Material provided below:
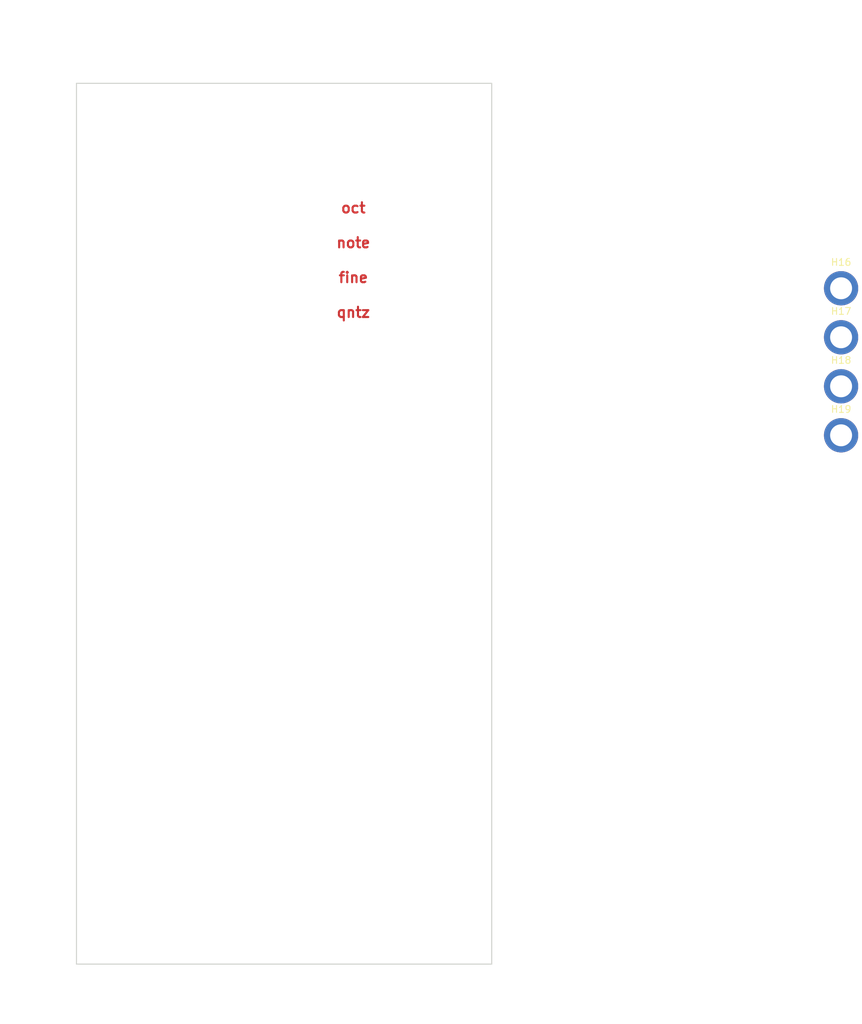
<source format=kicad_pcb>
(kicad_pcb (version 20221018) (generator pcbnew)

  (general
    (thickness 1.6)
  )

  (paper "A4")
  (title_block
    (title "(title)")
    (comment 1 "PCB for panel")
    (comment 2 "(description)")
    (comment 4 "License CC BY 4.0 - Attribution 4.0 International")
  )

  (layers
    (0 "F.Cu" signal)
    (31 "B.Cu" signal)
    (32 "B.Adhes" user "B.Adhesive")
    (33 "F.Adhes" user "F.Adhesive")
    (34 "B.Paste" user)
    (35 "F.Paste" user)
    (36 "B.SilkS" user "B.Silkscreen")
    (37 "F.SilkS" user "F.Silkscreen")
    (38 "B.Mask" user)
    (39 "F.Mask" user)
    (40 "Dwgs.User" user "User.Drawings")
    (41 "Cmts.User" user "User.Comments")
    (42 "Eco1.User" user "User.Eco1")
    (43 "Eco2.User" user "User.Eco2")
    (44 "Edge.Cuts" user)
    (45 "Margin" user)
    (46 "B.CrtYd" user "B.Courtyard")
    (47 "F.CrtYd" user "F.Courtyard")
    (48 "B.Fab" user)
    (49 "F.Fab" user)
  )

  (setup
    (pad_to_mask_clearance 0)
    (pcbplotparams
      (layerselection 0x00010fc_ffffffff)
      (plot_on_all_layers_selection 0x0000000_00000000)
      (disableapertmacros false)
      (usegerberextensions false)
      (usegerberattributes true)
      (usegerberadvancedattributes true)
      (creategerberjobfile true)
      (dashed_line_dash_ratio 12.000000)
      (dashed_line_gap_ratio 3.000000)
      (svgprecision 4)
      (plotframeref false)
      (viasonmask false)
      (mode 1)
      (useauxorigin false)
      (hpglpennumber 1)
      (hpglpenspeed 20)
      (hpglpendiameter 15.000000)
      (dxfpolygonmode true)
      (dxfimperialunits true)
      (dxfusepcbnewfont true)
      (psnegative false)
      (psa4output false)
      (plotreference true)
      (plotvalue true)
      (plotinvisibletext false)
      (sketchpadsonfab false)
      (subtractmaskfromsilk false)
      (outputformat 1)
      (mirror false)
      (drillshape 1)
      (scaleselection 1)
      (outputdirectory "")
    )
  )

  (net 0 "")

  (footprint "elektrophon:panel_jack" (layer "F.Cu") (at 81.28 76.2))

  (footprint "elektrophon:panel_jack" (layer "F.Cu") (at 81.28 96.52))

  (footprint "elektrophon:panel_jack" (layer "F.Cu") (at 81.28 116.84))

  (footprint "elektrophon:panel_jack" (layer "F.Cu") (at 101.6 137.16))

  (footprint "elektrophon:panel_jack" (layer "F.Cu") (at 101.6 157.48))

  (footprint "elektrophon:panel_potentiometer" (layer "F.Cu") (at 81.28 137.16))

  (footprint "elektrophon:panel_potentiometer" (layer "F.Cu") (at 101.6 76.2))

  (footprint "elektrophon:panel_jack" (layer "F.Cu") (at 91.44 157.48))

  (footprint "elektrophon:panel_potentiometer" (layer "F.Cu") (at 101.6 96.52))

  (footprint "elektrophon:MountingHole_Panel_3.2mm_M3" (layer "F.Cu") (at 162.39 102.15))

  (footprint "elektrophon:MountingHole_Panel_3.2mm_M3" (layer "F.Cu") (at 162.39 95))

  (footprint "elektrophon:panel_jack" (layer "F.Cu") (at 81.28 157.48))

  (footprint "elektrophon:panel_potentiometer" (layer "F.Cu") (at 101.6 116.84))

  (footprint "elektrophon:MountingHole_Panel_3.2mm_M3" (layer "F.Cu") (at 162.39 80.7))

  (footprint "elektrophon:MountingHole_Panel_3.2mm_M3" (layer "F.Cu") (at 162.39 87.85))

  (gr_line (start 50.8 76.2) (end 116.84 76.2)
    (stroke (width 0.15) (type solid)) (layer "Dwgs.User") (tstamp 00000000-0000-0000-0000-00006097e905))
  (gr_line (start 50.8 116.84) (end 116.84 116.84)
    (stroke (width 0.15) (type solid)) (layer "Dwgs.User") (tstamp 00000000-0000-0000-0000-00006097e917))
  (gr_line (start 50.8 137.16) (end 116.84 137.16)
    (stroke (width 0.15) (type solid)) (layer "Dwgs.User") (tstamp 00000000-0000-0000-0000-00006097e91d))
  (gr_line (start 50.8 157.48) (end 116.84 157.48)
    (stroke (width 0.15) (type solid)) (layer "Dwgs.User") (tstamp 00000000-0000-0000-0000-00006097e920))
  (gr_line (start 101.6 50.8) (end 101.6 187.96)
    (stroke (width 0.15) (type solid)) (layer "Dwgs.User") (tstamp 00000000-0000-0000-0000-000060ad5dc1))
  (gr_line (start 60.96 50.8) (end 60.96 187.96)
    (stroke (width 0.15) (type solid)) (layer "Dwgs.User") (tstamp 591aeedc-af8b-4f6e-93e4-8cfec7529528))
  (gr_line (start 81.28 50.8) (end 81.28 187.96)
    (stroke (width 0.15) (type solid)) (layer "Dwgs.User") (tstamp cdc3080b-422f-43cb-ae34-fbf68ce49d25))
  (gr_line (start 50.8 96.52) (end 116.84 96.52)
    (stroke (width 0.15) (type solid)) (layer "Dwgs.User") (tstamp f3212042-6667-49b7-874c-742536c6a217))
  (gr_line (start 50.8 50.8) (end 50.8 179.3)
    (stroke (width 0.15) (type solid)) (layer "Edge.Cuts") (tstamp 00000000-0000-0000-0000-000060977f7d))
  (gr_line (start 111.4 50.8) (end 111.4 179.3)
    (stroke (width 0.15) (type solid)) (layer "Edge.Cuts") (tstamp 0468dbe7-01f4-457c-aab5-1589a5d72746))
  (gr_line (start 111.4 179.3) (end 50.8 179.3)
    (stroke (width 0.15) (type solid)) (layer "Edge.Cuts") (tstamp 44d11575-359c-48a1-b29b-93962b3a3f3c))
  (gr_line (start 50.8 50.8) (end 111.4 50.8)
    (stroke (width 0.15) (type solid)) (layer "Edge.Cuts") (tstamp 956e7eca-00b1-4c9b-9c85-b536fedeb1f9))
  (gr_text "note" (at 88.578572 74.93) (layer "F.Cu") (tstamp 2220a8c1-3648-4186-8d45-c89459c94e72)
    (effects (font (size 1.5 1.5) (thickness 0.3) bold) (justify left bottom))
  )
  (gr_text "fine" (at 88.9 80.01) (layer "F.Cu") (tstamp 41e15d9b-3f3e-4757-ae7b-e86225488b77)
    (effects (font (size 1.5 1.5) (thickness 0.3) bold) (justify left bottom))
  )
  (gr_text "qntz" (at 88.614286 85.09) (layer "F.Cu") (tstamp 4a861605-cf35-4bd7-9a5d-85c89269c736)
    (effects (font (size 1.5 1.5) (thickness 0.3) bold) (justify left bottom))
  )
  (gr_text "oct" (at 89.257143 69.85) (layer "F.Cu") (tstamp 8553403c-ca45-4c92-9df1-30bec80eeebf)
    (effects (font (size 1.5 1.5) (thickness 0.3) bold) (justify left bottom))
  )
  (gr_text "name" (at 83.82 53.8) (layer "F.Mask") (tstamp 006a7c17-2b11-4f4d-ae59-12e949a881c9)
    (effects (font (size 3 3) (thickness 0.35)))
  )
  (dimension (type aligned) (layer "Dwgs.User") (tstamp 0235068d-5bb5-482d-93f1-b2e683d10ca7)
    (pts (xy 50.8 179.3) (xy 50.8 157.48))
    (height -5.08)
    (gr_text "21.8200 mm" (at 44.57 168.39 90) (layer "Dwgs.User") (tstamp 0235068d-5bb5-482d-93f1-b2e683d10ca7)
      (effects (font (size 1 1) (thickness 0.15)))
    )
    (format (prefix "") (suffix "") (units 2) (units_format 1) (precision 4))
    (style (thickness 0.15) (arrow_length 1.27) (text_position_mode 0) (extension_height 0.58642) (extension_offset 0) keep_text_aligned)
  )
  (dimension (type aligned) (layer "Dwgs.User") (tstamp 0be72105-7281-43e2-88fb-8990b4bdad21)
    (pts (xy 111.42 179.3) (xy 111.42 50.8))
    (height 5.42)
    (gr_text "128.5000 mm" (at 115.69 115.05 90) (layer "Dwgs.User") (tstamp 0be72105-7281-43e2-88fb-8990b4bdad21)
      (effects (font (size 1 1) (thickness 0.15)))
    )
    (format (prefix "") (suffix "") (units 2) (units_format 1) (precision 4))
    (style (thickness 0.15) (arrow_length 1.27) (text_position_mode 0) (extension_height 0.58642) (extension_offset 0) keep_text_aligned)
  )
  (dimension (type aligned) (layer "Dwgs.User") (tstamp 1a8af5e2-db7d-43b4-ba37-c84ad088118c)
    (pts (xy 111.4 50.8) (xy 50.8 50.8))
    (height 10.16)
    (gr_text "60.6000 mm" (at 81.1 39.49) (layer "Dwgs.User") (tstamp 1a8af5e2-db7d-43b4-ba37-c84ad088118c)
      (effects (font (size 1 1) (thickness 0.15)))
    )
    (format (prefix "") (suffix "") (units 2) (units_format 1) (precision 4))
    (style (thickness 0.15) (arrow_length 1.27) (text_position_mode 0) (extension_height 0.58642) (extension_offset 0) keep_text_aligned)
  )

)

</source>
End of Material provided.
## Task requirements:
In the data above, retype exactly and only the lines between the one holding "(useauxorigin false)" and the one holding "(at 81.28 116.84))", inclusive.

## Solved problem:
      (useauxorigin false)
      (hpglpennumber 1)
      (hpglpenspeed 20)
      (hpglpendiameter 15.000000)
      (dxfpolygonmode true)
      (dxfimperialunits true)
      (dxfusepcbnewfont true)
      (psnegative false)
      (psa4output false)
      (plotreference true)
      (plotvalue true)
      (plotinvisibletext false)
      (sketchpadsonfab false)
      (subtractmaskfromsilk false)
      (outputformat 1)
      (mirror false)
      (drillshape 1)
      (scaleselection 1)
      (outputdirectory "")
    )
  )

  (net 0 "")

  (footprint "elektrophon:panel_jack" (layer "F.Cu") (at 81.28 76.2))

  (footprint "elektrophon:panel_jack" (layer "F.Cu") (at 81.28 96.52))

  (footprint "elektrophon:panel_jack" (layer "F.Cu") (at 81.28 116.84))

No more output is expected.